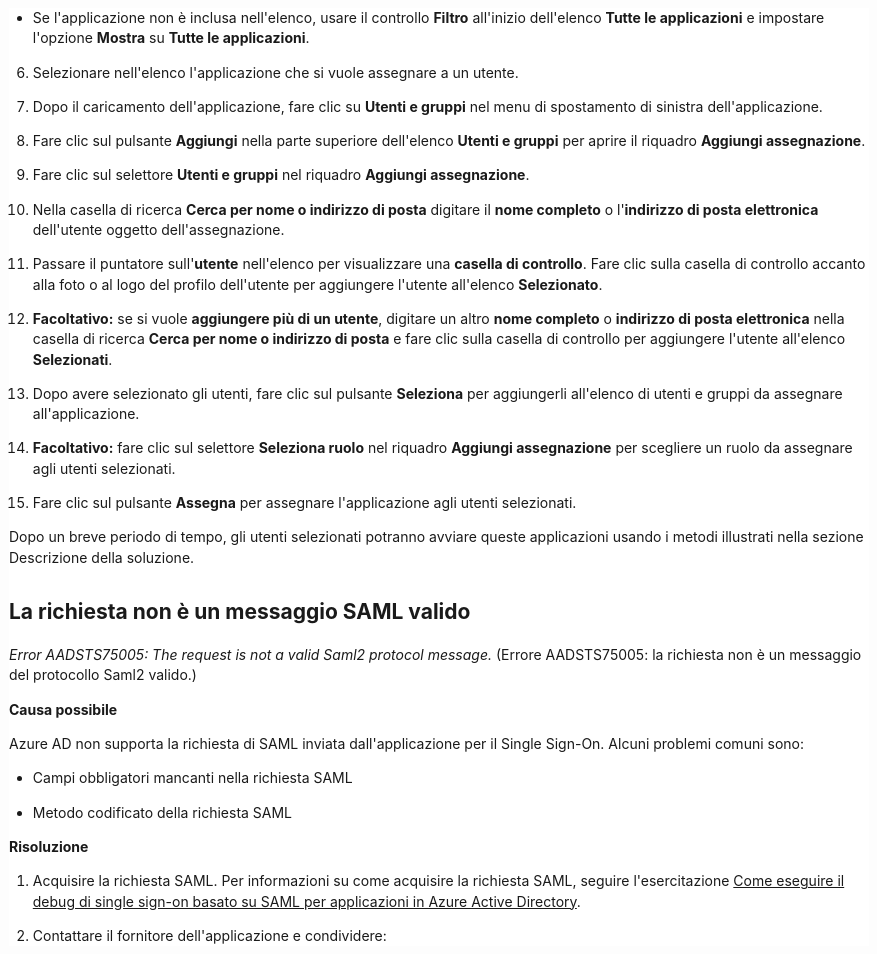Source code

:    * Se l'applicazione non è inclusa nell'elenco, usare il controllo **Filtro** all'inizio dell'elenco **Tutte le applicazioni** e impostare l'opzione **Mostra** su **Tutte le applicazioni**.

6. Selezionare nell'elenco l'applicazione che si vuole assegnare a un utente.

7. Dopo il caricamento dell'applicazione, fare clic su **Utenti e gruppi** nel menu di spostamento di sinistra dell'applicazione.

8. Fare clic sul pulsante **Aggiungi** nella parte superiore dell'elenco **Utenti e gruppi** per aprire il riquadro **Aggiungi assegnazione**.

9. Fare clic sul selettore **Utenti e gruppi** nel riquadro **Aggiungi assegnazione**.

10. Nella casella di ricerca **Cerca per nome o indirizzo di posta** digitare il **nome completo**  o l'**indirizzo di posta elettronica** dell'utente oggetto dell'assegnazione.

11. Passare il puntatore sull'**utente** nell'elenco per visualizzare una **casella di controllo**. Fare clic sulla casella di controllo accanto alla foto o al logo del profilo dell'utente per aggiungere l'utente all'elenco **Selezionato**.

12. **Facoltativo:** se si vuole **aggiungere più di un utente**, digitare un altro **nome completo** o **indirizzo di posta elettronica** nella casella di ricerca **Cerca per nome o indirizzo di posta** e fare clic sulla casella di controllo per aggiungere l'utente all'elenco **Selezionati**.

13. Dopo avere selezionato gli utenti, fare clic sul pulsante **Seleziona** per aggiungerli all'elenco di utenti e gruppi da assegnare all'applicazione.

14. **Facoltativo:** fare clic sul selettore **Seleziona ruolo** nel riquadro **Aggiungi assegnazione** per scegliere un ruolo da assegnare agli utenti selezionati.

15. Fare clic sul pulsante **Assegna** per assegnare l'applicazione agli utenti selezionati.

Dopo un breve periodo di tempo, gli utenti selezionati potranno avviare queste applicazioni usando i metodi illustrati nella sezione Descrizione della soluzione.

## <a name="not-a-valid-saml-request"></a>La richiesta non è un messaggio SAML valido

*Error AADSTS75005: The request is not a valid Saml2 protocol message.* (Errore AADSTS75005: la richiesta non è un messaggio del protocollo Saml2 valido.)

**Causa possibile**

Azure AD non supporta la richiesta di SAML inviata dall'applicazione per il Single Sign-On. Alcuni problemi comuni sono:

-   Campi obbligatori mancanti nella richiesta SAML

-   Metodo codificato della richiesta SAML

**Risoluzione**

1.  Acquisire la richiesta SAML. Per informazioni su come acquisire la richiesta SAML, seguire l'esercitazione [Come eseguire il debug di single sign-on basato su SAML per applicazioni in Azure Active Directory](https://docs.microsoft.com/azure/active-directory/develop/active-directory-saml-debugging).

2.  Contattare il fornitore dell'applicazione e condividere:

## INSTRUCTIONS FOR THE TASK
Rewrite the lines from the one with "Dopo un breve" to the one with "messaggio SAML valido" as a numbered list, leaving out blank lines.

## REPLY TO THE TASK
1. Dopo un breve periodo di tempo, gli utenti selezionati potranno avviare queste applicazioni usando i metodi illustrati nella sezione Descrizione della soluzione.
2. ## <a name="not-a-valid-saml-request"></a>La richiesta non è un messaggio SAML valido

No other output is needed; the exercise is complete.